The most successful participants weren’t those who relied heavily on either strategy. Success came to those who were most adaptable, quickly adjusting their approach based on changing circumstances.

It’s kind of like when you’re cooking a new recipe, and you start by following instructions exactly (social learning). As you gain confidence, you may begin to improvise (individual learning). If your experiments flop, you might return to carefully following the recipe again.

From workplace dynamics to how information spreads on social media, this could help explain why some groups innovate successfully while others get stuck in unproductive patterns.

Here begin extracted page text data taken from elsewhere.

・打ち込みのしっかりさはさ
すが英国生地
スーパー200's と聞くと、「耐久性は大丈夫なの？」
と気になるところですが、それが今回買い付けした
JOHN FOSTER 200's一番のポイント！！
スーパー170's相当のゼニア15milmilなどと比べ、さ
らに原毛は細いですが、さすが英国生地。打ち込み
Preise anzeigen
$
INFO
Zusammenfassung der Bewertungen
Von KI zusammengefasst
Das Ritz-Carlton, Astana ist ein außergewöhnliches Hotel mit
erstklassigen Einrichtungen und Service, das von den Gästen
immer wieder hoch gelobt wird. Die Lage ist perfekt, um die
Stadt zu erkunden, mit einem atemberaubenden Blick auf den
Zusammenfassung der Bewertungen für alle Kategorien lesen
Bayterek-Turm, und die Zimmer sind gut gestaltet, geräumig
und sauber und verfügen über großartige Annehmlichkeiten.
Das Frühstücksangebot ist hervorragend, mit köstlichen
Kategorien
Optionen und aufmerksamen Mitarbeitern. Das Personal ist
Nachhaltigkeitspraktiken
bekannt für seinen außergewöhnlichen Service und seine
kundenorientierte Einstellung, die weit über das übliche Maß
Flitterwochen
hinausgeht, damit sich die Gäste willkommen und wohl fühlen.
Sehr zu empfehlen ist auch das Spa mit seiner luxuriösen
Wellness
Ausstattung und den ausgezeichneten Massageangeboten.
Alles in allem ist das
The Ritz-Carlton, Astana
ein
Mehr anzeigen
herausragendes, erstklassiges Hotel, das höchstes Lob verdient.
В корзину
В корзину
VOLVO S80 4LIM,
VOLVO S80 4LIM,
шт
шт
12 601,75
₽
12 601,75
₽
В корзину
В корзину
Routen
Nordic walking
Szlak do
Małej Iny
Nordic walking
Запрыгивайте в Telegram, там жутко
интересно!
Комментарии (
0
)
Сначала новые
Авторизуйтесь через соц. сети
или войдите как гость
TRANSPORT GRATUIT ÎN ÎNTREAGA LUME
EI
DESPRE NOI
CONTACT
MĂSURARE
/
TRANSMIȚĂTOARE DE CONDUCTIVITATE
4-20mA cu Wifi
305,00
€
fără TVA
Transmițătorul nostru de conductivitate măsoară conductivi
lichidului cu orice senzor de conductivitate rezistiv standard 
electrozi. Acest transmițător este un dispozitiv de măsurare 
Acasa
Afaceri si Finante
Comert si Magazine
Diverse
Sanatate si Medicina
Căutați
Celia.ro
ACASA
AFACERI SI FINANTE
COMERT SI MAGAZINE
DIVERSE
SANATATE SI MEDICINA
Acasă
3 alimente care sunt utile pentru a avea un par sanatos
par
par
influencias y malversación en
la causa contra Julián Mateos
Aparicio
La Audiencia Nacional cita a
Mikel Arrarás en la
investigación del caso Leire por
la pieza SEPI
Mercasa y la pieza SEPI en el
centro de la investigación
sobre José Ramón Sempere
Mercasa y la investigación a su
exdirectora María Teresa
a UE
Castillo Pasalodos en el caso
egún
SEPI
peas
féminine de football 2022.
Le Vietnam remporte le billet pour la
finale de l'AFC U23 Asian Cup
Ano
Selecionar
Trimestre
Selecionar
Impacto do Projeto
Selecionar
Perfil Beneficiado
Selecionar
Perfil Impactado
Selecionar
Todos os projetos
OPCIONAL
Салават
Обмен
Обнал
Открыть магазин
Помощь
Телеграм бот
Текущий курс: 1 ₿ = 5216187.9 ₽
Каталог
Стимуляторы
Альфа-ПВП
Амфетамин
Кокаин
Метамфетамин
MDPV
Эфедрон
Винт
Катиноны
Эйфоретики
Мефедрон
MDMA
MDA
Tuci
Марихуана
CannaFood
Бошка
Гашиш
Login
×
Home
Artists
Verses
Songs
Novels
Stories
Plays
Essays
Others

Our greatest cognitive asset isn’t our capacity for either individual discovery or social learning, but rather our ability to adaptively switch between them based on how well we’re doing. It’s not which strategy you choose; it’s knowing when to change course.

Paper Summary

Methodology

Researchers created a Minecraft-based experiment where 128 participants hunted for hidden rewards by breaking blocks in a virtual environment. Each person played both alone and in groups of four, and searched in both randomly distributed and clustered (“smooth”) reward environments. What makes this study unique is how they tracked participants—not just recording where people moved, but also what they could see at any moment through an automated visual field transcription method. This allowed researchers to analyze exactly when people chose to watch others versus search independently. Each round lasted 2 minutes, with participants searching through a 20×20 grid of resource blocks.

Results

The study found that people dynamically adjusted both their individual search patterns and social learning based primarily on their personal success rate. In environments with clustered rewards, participants searched more locally after finding a reward and were more likely to be followed by others. In random environments, they searched more broadly after success and actively kept their distance from others. Rather than sticking to fixed strategies, people constantly adjusted based on their performance—those who found rewards became central figures that others watched and followed, while those experiencing failure increasingly observed successful peers. The computational models showed that the best predictor of performance wasn’t relying heavily on either individual or social learning, but rather how adaptively people deployed both strategies in response to their own success and environmental conditions.

Limitations

Although participants adapted their strategies to different environments, they still showed some tendency to copy others even in random environments where it provided no benefit—suggesting potential limits to human adaptability. The researchers note that success-biased copying may be difficult for people to completely unlearn since it’s beneficial in many real-world contexts. The study was conducted using computer interfaces rather than virtual reality headsets, which might have provided more natural movement patterns but created technical challenges. Additionally, the research focused on short-term dynamics rather than long-term cultural learning processes, which limits its application to evolutionary timescales.

Funding and Disclosures

The research was supported by the German Federal Ministry of Education and Research and the Deutsche Forschungsgemeinschaft (DFG, German Research Foundation) under Germany’s Excellence Strategy projects. The authors declared no competing interests. The researchers acknowledged technical support from Philip Jakob, advice from Philipp Schwartenbeck, and feedback from colleagues Ryutaro Uchiyama and Alexandra Witt. Illustrations were created by Erinn Acland.

Publication Information

The paper “Adaptive mechanisms of social and asocial learning in immersive collective foraging” was published in Nature Communications on April 25, 2025 (Volume 16, Article number 3539). The research team was led by Charley M. Wu from the University of Tübingen, with co-authors from various institutions including the Max Planck Institute for Human Development, the University of Marburg, the Health and Medical University in Potsdam, and New York University.